Life design happens when you get tested
The car was packed. We were stoked. After a couple of years of being in relative isolation and pretty much just focused on work and school, we were heading out on a ski trip we had been planning over the last several months. Skis were tuned. Food was purchased. Airbnb secured. Ski tickets procured. Logistics were all in place. Then my son said he didn’t feel well. He was coughing. Just to be safe I had him take a Covid test. Positive. We unpacked the car. We set him up in quarantine. We let the Airbnb know that we wouldn’t make it. We sat down in our house and asked, “Now what?”
Then the stories began emerging. We had wanted to take this trip because we had been holed up for so long. Seattle is dark and we needed a change of scene. This was the last trip with our kids to create memories before our oldest heads off to college. And on and on and on. With all these stories of swirling around, it was easy to begin to feel weighed down by the mass of the moment.
I’m not suggesting this is some catastrophic situation. But this stuff just happens in life. Best laid plans get thwarted by some circumstance that is out of your control. And yes, it sucks and it’s frustrating. But inside of these moments, there is a choice.
We could choose to get really bummed out that we lost our money on the place, that our son has Covid, that we’re stuck at home and that we’re not making memories. That’s the easiest choice. It is right there for the taking. It is our ego just salivating to draw us into significance, to take something that is fairly benign and make it a thing, a big thing.
Or we could just not worked up about it, avoid trying to control something that is out of our control, and put our energy into what we could actually do given the circumstance. We could avoid getting drawn into the drama, embrace the facts, and make new plans. That’s not easy work. In fact, that is the work of life design. Can you, in the moments when the universe is “doing you a dirty” (my son’s reference), shift from blame to appreciation? It’s so much easier to live the positives of your life design when things are just going swimmingly well. But when they aren’t, how do you show up?
This has been a good challenge for me and here is the work I’m doing.
1. Not lamenting about money lost. It is what it is. Other people have had it much harder than we have. If this is the worst thing then I’m okay
2. Challenging myself to not work while still being at home. My pattern is to work while I’m at home a lot.

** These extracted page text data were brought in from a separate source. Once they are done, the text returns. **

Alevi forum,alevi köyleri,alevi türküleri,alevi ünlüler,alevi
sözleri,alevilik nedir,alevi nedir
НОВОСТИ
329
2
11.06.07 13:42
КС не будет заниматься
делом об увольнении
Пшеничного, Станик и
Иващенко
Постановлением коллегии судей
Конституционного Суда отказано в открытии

But I’m trying to create a real staycation and see if I can “stay off email”. It’s a fun challenge.
3. Creating intentional connections with my son. My non-Covid son and I went for a drive yesterday and just had a really amazing conversation about hopes and dreams and fears and gratitude. It was emotional and special. I felt lucky.

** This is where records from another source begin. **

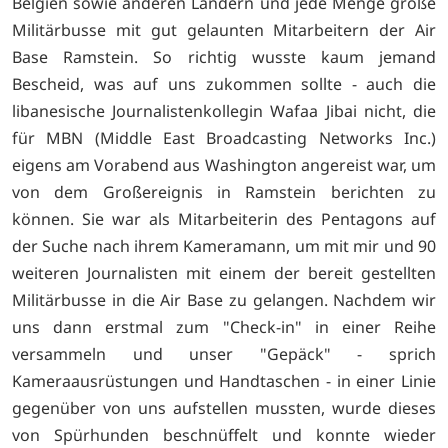
Belgien sowie anderen Ländern und jede Menge große
Militärbusse mit gut gelaunten Mitarbeitern der Air
Base Ramstein. So richtig wusste kaum jemand
Bescheid, was auf uns zukommen sollte - auch die
libanesische Journalistenkollegin Wafaa Jibai nicht, die
für MBN (Middle East Broadcasting Networks Inc.)
eigens am Vorabend aus Washington angereist war, um
von dem Großereignis in Ramstein berichten zu
können. Sie war als Mitarbeiterin des Pentagons auf
der Suche nach ihrem Kameramann, um mit mir und 90
weiteren Journalisten mit einem der bereit gestellten
Militärbusse in die Air Base zu gelangen. Nachdem wir
uns dann erstmal zum "Check-in" in einer Reihe
versammeln und unser "Gepäck" - sprich
Kameraausrüstungen und Handtaschen - in einer Linie
gegenüber von uns aufstellen mussten, wurde dieses
von Spürhunden beschnüffelt und konnte wieder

4. Just having fun even when things didn’t go as planned. We made pancakes this morning, took a fitness class together and are doing a cooking class this afternoon. Sounds like kind of a fun vacation to me.
There is a really strong force that wants me to revert to complaining and lamenting. It’s so tempting and will feel pretty good. But then I’m going to miss all the other places that I could put my energy this week and I’m not willing to do that. Yes, life design is tougher when best laid plans get thwarted. But that’s where we grow. I’m growing too.